▸ Records drawn from a dataset
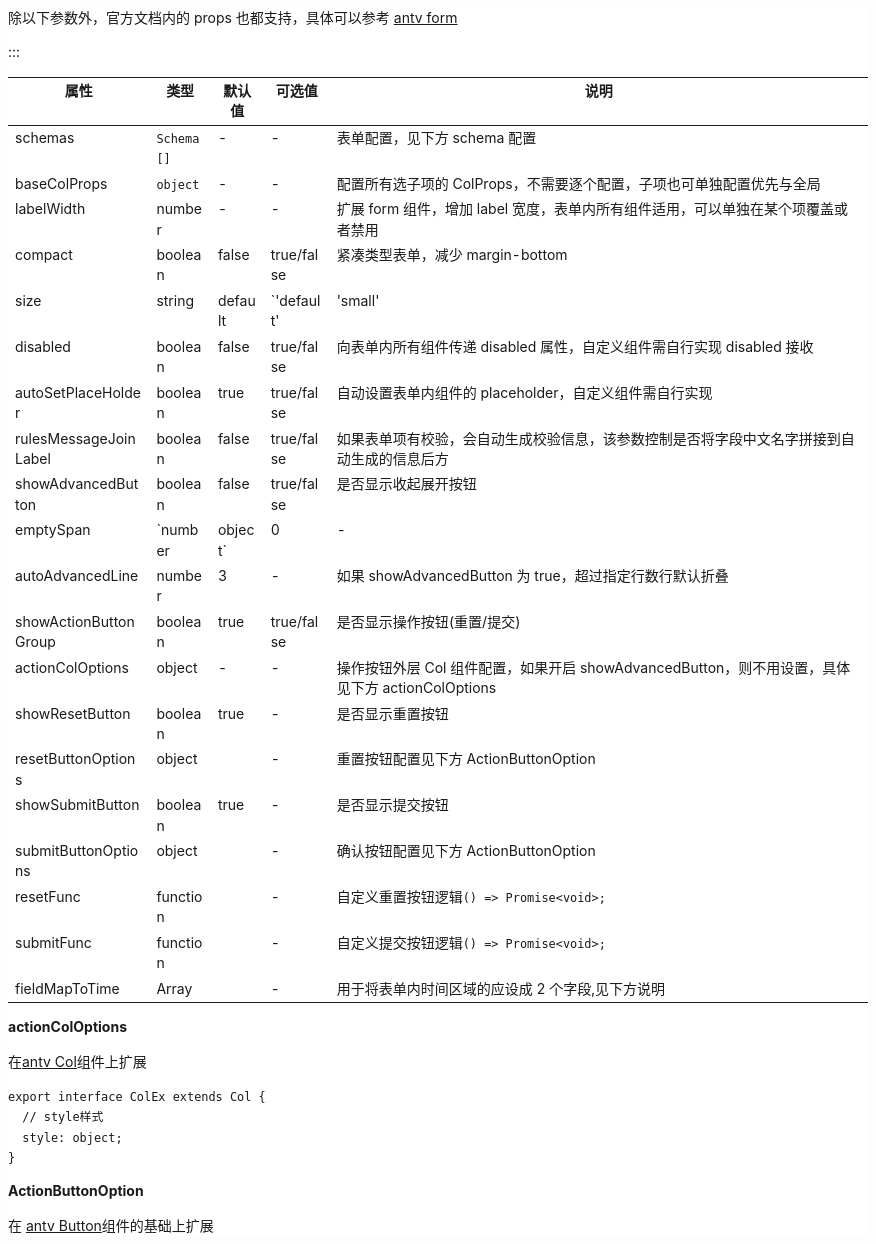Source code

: 除以下参数外，官方文档内的 props 也都支持，具体可以参考 [antv form](https://www.antdv.com/components/form-cn/#API)

:::

| 属性                  | 类型            | 默认值  | 可选值                          | 说明                                                                                            |
| --------------------- | --------------- | ------- | ------------------------------- | ----------------------------------------------------------------------------------------------- |
| schemas               | `Schema[]`      | -       | -                               | 表单配置，见下方 schema 配置                                                                    |
| baseColProps          | `object`        | -       | -                               | 配置所有选子项的 ColProps，不需要逐个配置，子项也可单独配置优先与全局                           |
| labelWidth            | number          | -       | -                               | 扩展 form 组件，增加 label 宽度，表单内所有组件适用，可以单独在某个项覆盖或者禁用               |
| compact               | boolean         | false   | true/false                      | 紧凑类型表单，减少 margin-bottom                                                                |
| size                  | string          | default | `'default' | 'small' | 'large'` | 向表单内所有组件传递 size 参数,自定义组件需自行实现 size 接收                                   |
| disabled              | boolean         | false   | true/false                      | 向表单内所有组件传递 disabled 属性，自定义组件需自行实现 disabled 接收                          |
| autoSetPlaceHolder    | boolean         | true    | true/false                      | 自动设置表单内组件的 placeholder，自定义组件需自行实现                                          |
| rulesMessageJoinLabel | boolean         | false   | true/false                      | 如果表单项有校验，会自动生成校验信息，该参数控制是否将字段中文名字拼接到自动生成的信息后方      |
| showAdvancedButton    | boolean         | false   | true/false                      | 是否显示收起展开按钮                                                                            |
| emptySpan             | `number|object` | 0       | -                               | 空白行格,可以是数值或者 col 对象 数                                                             |
| autoAdvancedLine      | number          | 3       | -                               | 如果 showAdvancedButton 为 true，超过指定行数行默认折叠                                         |
| showActionButtonGroup | boolean         | true    | true/false                      | 是否显示操作按钮(重置/提交)                                                                     |
| actionColOptions      | object          | -       | -                               | 操作按钮外层 Col 组件配置，如果开启 showAdvancedButton，则不用设置，具体见下方 actionColOptions |
| showResetButton       | boolean         | true    | -                               | 是否显示重置按钮                                                                                |
| resetButtonOptions    | object          |         | -                               | 重置按钮配置见下方 ActionButtonOption                                                           |
| showSubmitButton      | boolean         | true    | -                               | 是否显示提交按钮                                                                                |
| submitButtonOptions   | object          |         | -                               | 确认按钮配置见下方 ActionButtonOption                                                           |
| resetFunc             | function        |         | -                               | 自定义重置按钮逻辑`() => Promise<void>;`                                                        |
| submitFunc            | function        |         | -                               | 自定义提交按钮逻辑`() => Promise<void>;`                                                        |
| fieldMapToTime        | Array           |         | -                               | 用于将表单内时间区域的应设成 2 个字段,见下方说明                                                |

**actionColOptions**

在[antv Col](https://www.antdv.com/components/grid-cn/#Col)组件上扩展

```tsx
export interface ColEx extends Col {
  // style样式
  style: object;
}
```

**ActionButtonOption**

在 [antv Button](https://www.antdv.com/components/button-cn/#API)组件的基础上扩展
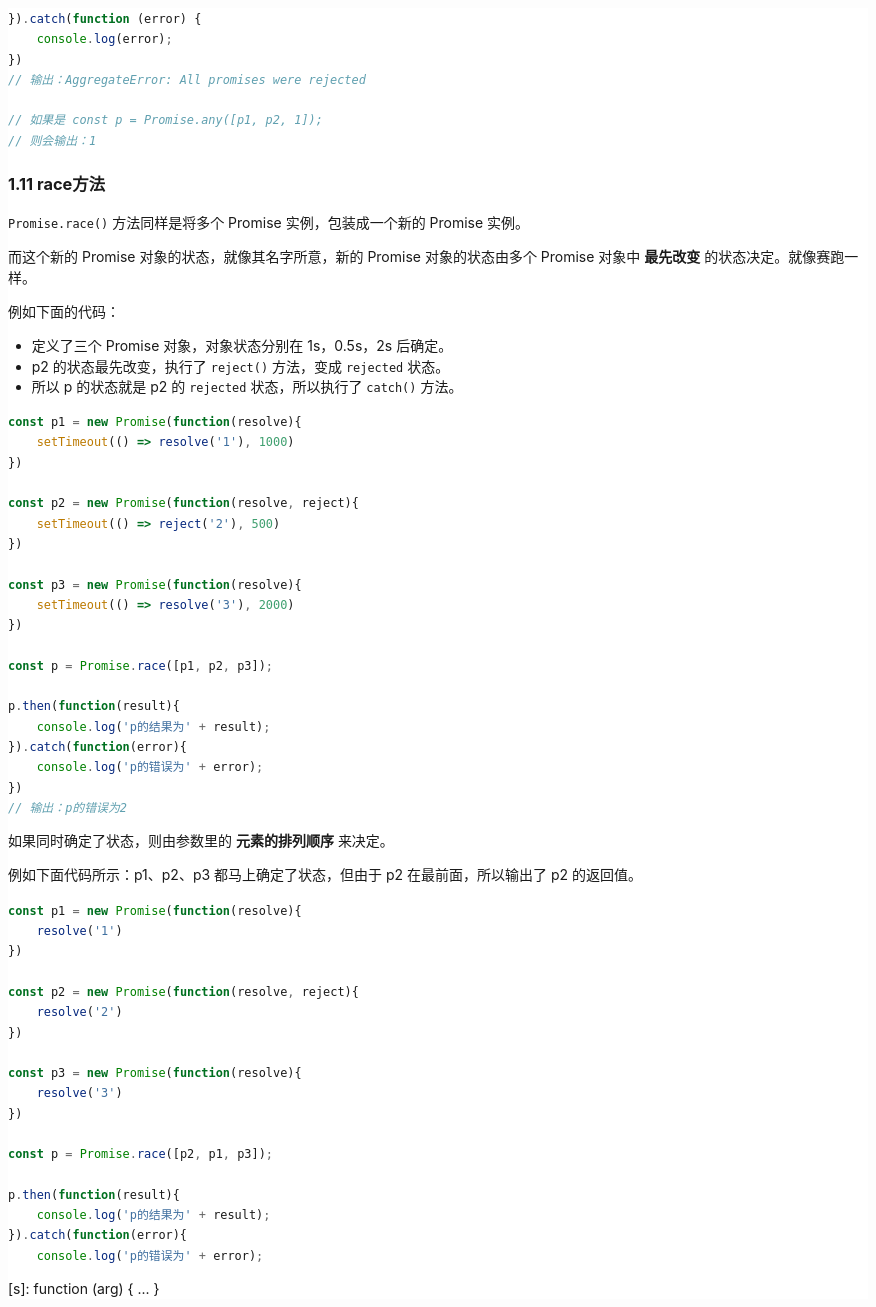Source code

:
 ```js
}).catch(function (error) {
    console.log(error);
})
// 输出：AggregateError: All promises were rejected

// 如果是 const p = Promise.any([p1, p2, 1]);
// 则会输出：1
```

### 1.11 race方法

`Promise.race()` 方法同样是将多个 Promise 实例，包装成一个新的 Promise 实例。

而这个新的 Promise 对象的状态，就像其名字所意，新的 Promise 对象的状态由多个 Promise 对象中 **最先改变** 的状态决定。就像赛跑一样。

例如下面的代码：

+ 定义了三个 Promise 对象，对象状态分别在 1s，0.5s，2s 后确定。
+ p2 的状态最先改变，执行了 `reject()` 方法，变成 `rejected` 状态。
+ 所以 p 的状态就是 p2 的 `rejected` 状态，所以执行了 `catch()` 方法。

```js
const p1 = new Promise(function(resolve){
    setTimeout(() => resolve('1'), 1000)
})

const p2 = new Promise(function(resolve, reject){
    setTimeout(() => reject('2'), 500)
})

const p3 = new Promise(function(resolve){
    setTimeout(() => resolve('3'), 2000)
})

const p = Promise.race([p1, p2, p3]);

p.then(function(result){
    console.log('p的结果为' + result);
}).catch(function(error){
    console.log('p的错误为' + error);
})
// 输出：p的错误为2
```

如果同时确定了状态，则由参数里的 **元素的排列顺序** 来决定。

例如下面代码所示：p1、p2、p3 都马上确定了状态，但由于 p2 在最前面，所以输出了 p2 的返回值。

```js
const p1 = new Promise(function(resolve){
    resolve('1')
})

const p2 = new Promise(function(resolve, reject){
    resolve('2')
})

const p3 = new Promise(function(resolve){
    resolve('3')
})

const p = Promise.race([p2, p1, p3]);

p.then(function(result){
    console.log('p的结果为' + result);
}).catch(function(error){
    console.log('p的错误为' + error);
```

  [mySymbol]: 'Hello!'
  [s]: function (arg) { ... }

▸ Exercise
Exactly restate the lines from the beginning of the data through the line with "向表单内所有组件传递 size 参数,自定义组件需自行实现", and no others, keeping pictures out.

▸ Task solution
Source code

: 除以下参数外，官方文档内的 props 也都支持，具体可以参考 [antv form](https://www.antdv.com/components/form-cn/#API)

:::

| 属性                  | 类型            | 默认值  | 可选值                          | 说明                                                                                            |
| --------------------- | --------------- | ------- | ------------------------------- | ----------------------------------------------------------------------------------------------- |
| schemas               | `Schema[]`      | -       | -                               | 表单配置，见下方 schema 配置                                                                    |
| baseColProps          | `object`        | -       | -                               | 配置所有选子项的 ColProps，不需要逐个配置，子项也可单独配置优先与全局                           |
| labelWidth            | number          | -       | -                               | 扩展 form 组件，增加 label 宽度，表单内所有组件适用，可以单独在某个项覆盖或者禁用               |
| compact               | boolean         | false   | true/false                      | 紧凑类型表单，减少 margin-bottom                                                                |
| size                  | string          | default | `'default' | 'small' | 'large'` | 向表单内所有组件传递 size 参数,自定义组件需自行实现 size 接收                                   |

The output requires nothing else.